We are going to model the probability of an aftershock with
1
p(x) = \frac{1}{1 + e^{-(\beta_0 + \beta_1x)}},
(1)
where x will be a variable that we use to make the prediction. We are going to find the best
parameter values \beta_0, \beta_1 to model the data of a given main event, by finding the values of
\beta_0, \beta_1 that minimise
f(\beta_0, \beta_1) = \sum_k -y_k \log(p(x_k; \beta_0, \beta_1)) - (1 - y_k)\log(1 - p(x_k, \beta_0, \beta_1)).
(2)
This expresion corresponds to the negative log-likelihood of a model. Here y_k \in \{0,1\} is the
observed outcome (no aftershock or aftershock present), and x_k is our predictor variable, that
we will define based on information about the earthquake.

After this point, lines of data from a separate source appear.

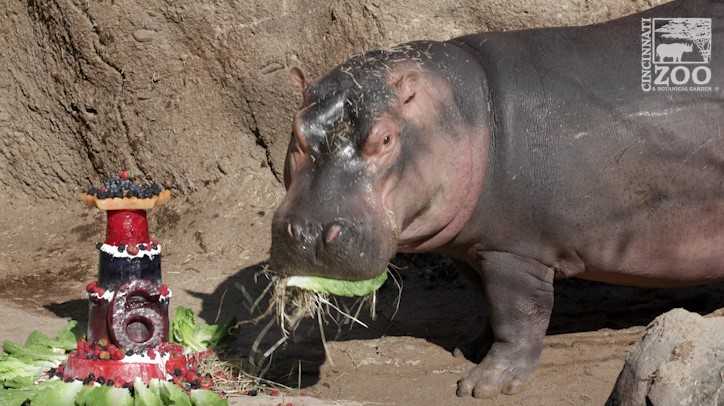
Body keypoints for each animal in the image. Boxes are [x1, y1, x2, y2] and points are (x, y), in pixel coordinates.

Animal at [270, 0, 724, 398]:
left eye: (385, 138)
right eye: (295, 130)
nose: (308, 233)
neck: (466, 109)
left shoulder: (515, 252)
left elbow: (517, 316)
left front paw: (483, 385)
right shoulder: (472, 247)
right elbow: (485, 300)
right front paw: (467, 348)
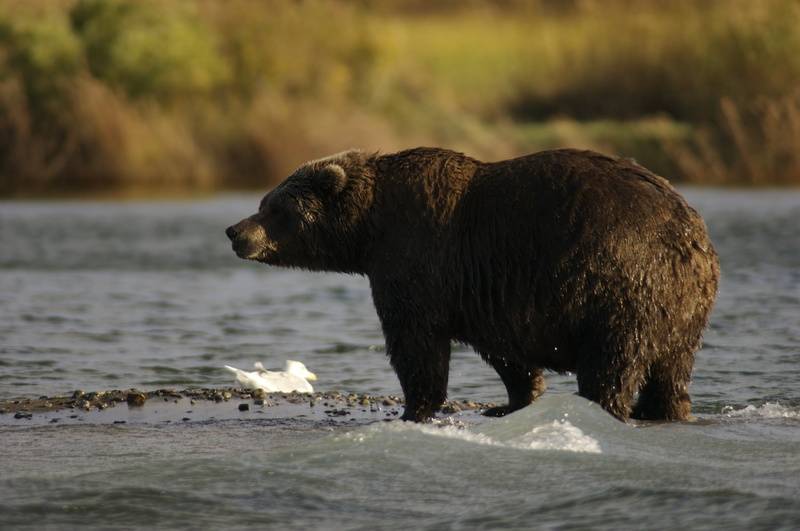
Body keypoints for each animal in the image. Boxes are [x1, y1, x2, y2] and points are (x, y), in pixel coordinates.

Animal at [226, 147, 720, 423]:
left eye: (274, 208)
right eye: (263, 201)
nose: (234, 231)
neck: (369, 227)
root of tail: (690, 233)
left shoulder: (418, 258)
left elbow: (416, 342)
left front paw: (413, 409)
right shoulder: (488, 288)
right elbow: (505, 350)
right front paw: (512, 400)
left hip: (620, 280)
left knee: (612, 361)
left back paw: (605, 405)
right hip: (682, 305)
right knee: (671, 368)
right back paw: (665, 409)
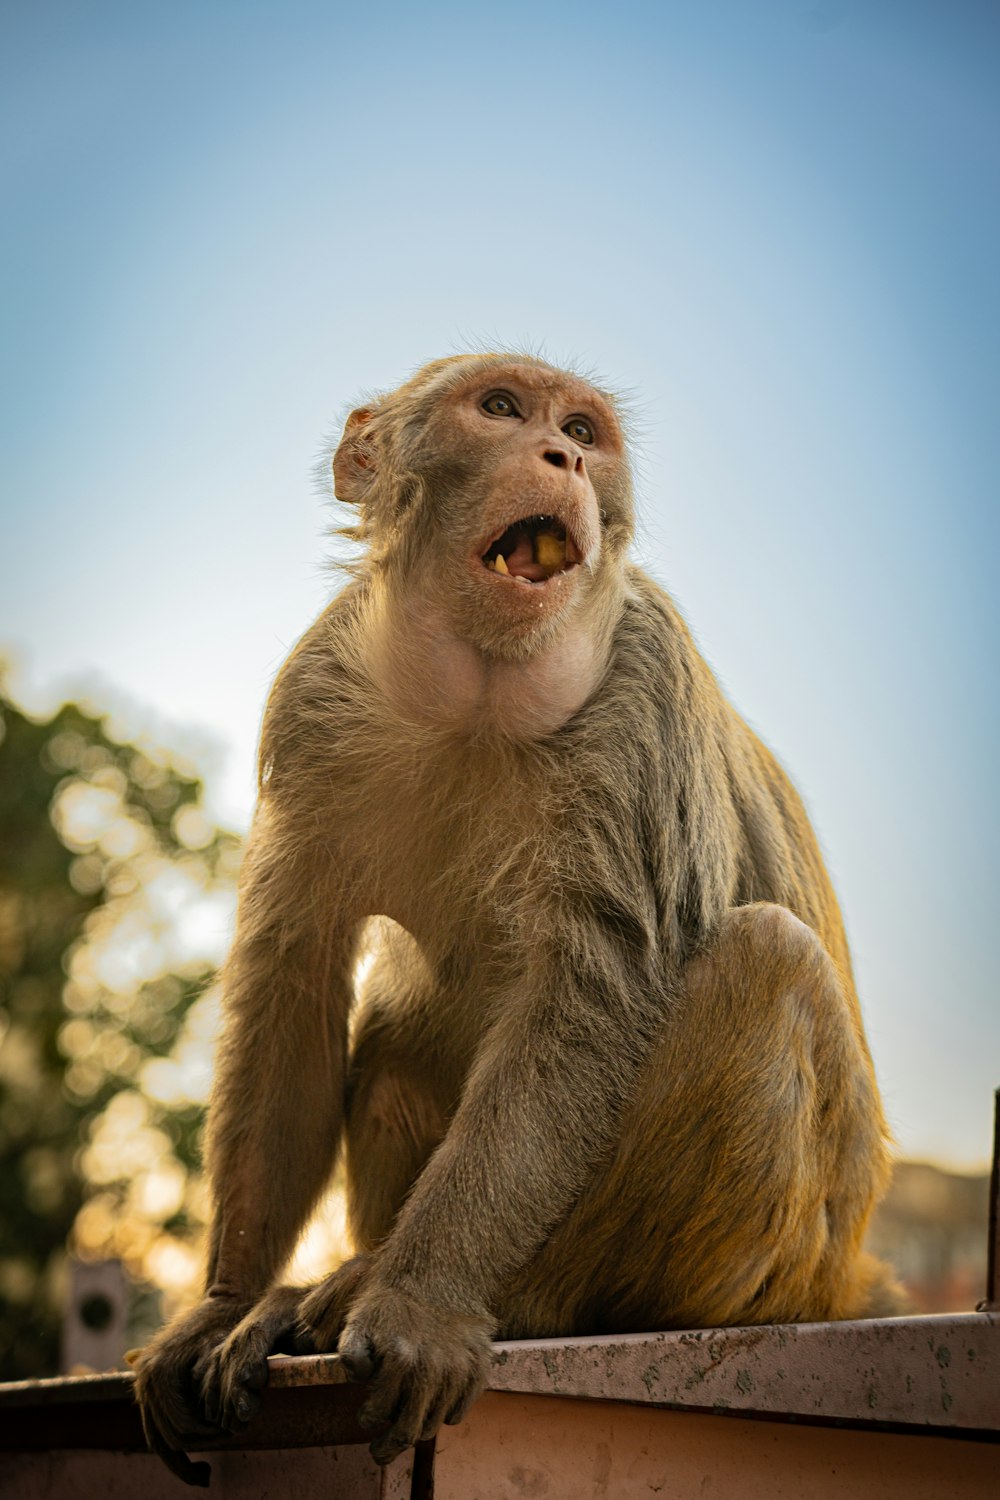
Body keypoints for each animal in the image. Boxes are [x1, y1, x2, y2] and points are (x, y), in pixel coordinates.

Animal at [128, 354, 905, 1488]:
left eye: (581, 430)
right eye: (500, 410)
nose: (563, 457)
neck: (482, 700)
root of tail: (845, 1277)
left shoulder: (645, 691)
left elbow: (590, 1003)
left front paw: (419, 1305)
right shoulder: (310, 698)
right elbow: (292, 979)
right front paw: (220, 1304)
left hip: (773, 1271)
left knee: (760, 960)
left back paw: (509, 1299)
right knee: (393, 1036)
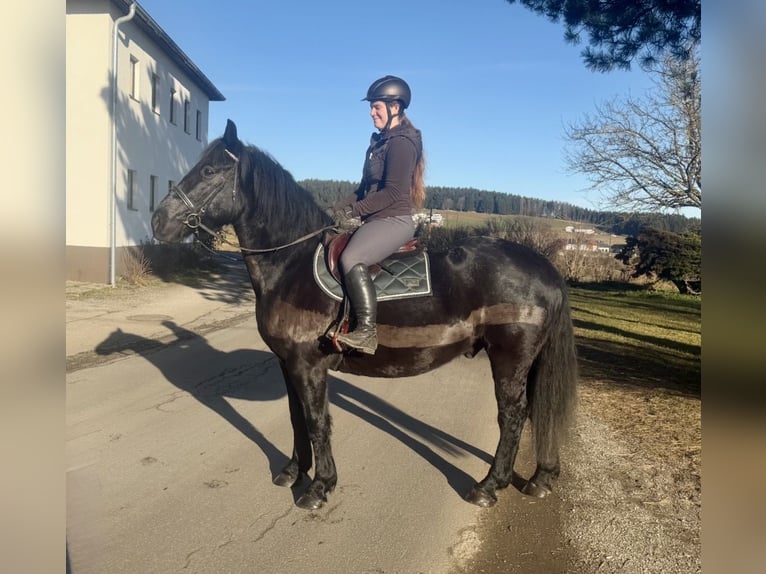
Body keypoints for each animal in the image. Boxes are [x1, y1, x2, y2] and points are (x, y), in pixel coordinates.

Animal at [151, 119, 577, 510]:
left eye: (209, 171)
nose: (158, 221)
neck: (290, 264)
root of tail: (545, 267)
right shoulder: (287, 363)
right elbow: (296, 417)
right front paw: (293, 471)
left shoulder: (308, 365)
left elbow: (317, 421)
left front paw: (319, 487)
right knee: (535, 410)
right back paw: (541, 477)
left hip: (510, 357)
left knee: (514, 415)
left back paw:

(a) Implement a function fit(X, Y, gamma) that receives the vectors with values x_k and
y_k, and a step gamma for the gradient descent method, and returns \beta_0, \beta_1 obtained the
gradient descent method with starting point (0,0). Test it by computing the values for
2001BHUJINO1YAGI using the Euclidean norm of the stresses as X and the value of the
column aftershock as Y.
(b) Implement a function fit_file(fi,fu, gamma) that finds the optimal values of \beta_0, \beta_1
using gradient descent as before, using the data in the aftershock file fi, and the function
fu on the stresses (defined as in Question 1b). Test it by computing the values for
2001BHUJINO1YAGI using the Euclidean norm of the stresses as X and the value of the
column aftershock as Y.
(c) Implement a function factory fit_file_factory(fu,gamma) to fix the values of fu and
gamma in fit_file. Compute the values of \beta_0, \beta_1 for all events in selectedEvents,
using f(s_1,...,s_6) = \log(\sum_i |s_i|) and \gamma = 10^{-3}. Plot the results with \beta_0 in the x-axis
and \beta_1 in the y-axis, one point for each event.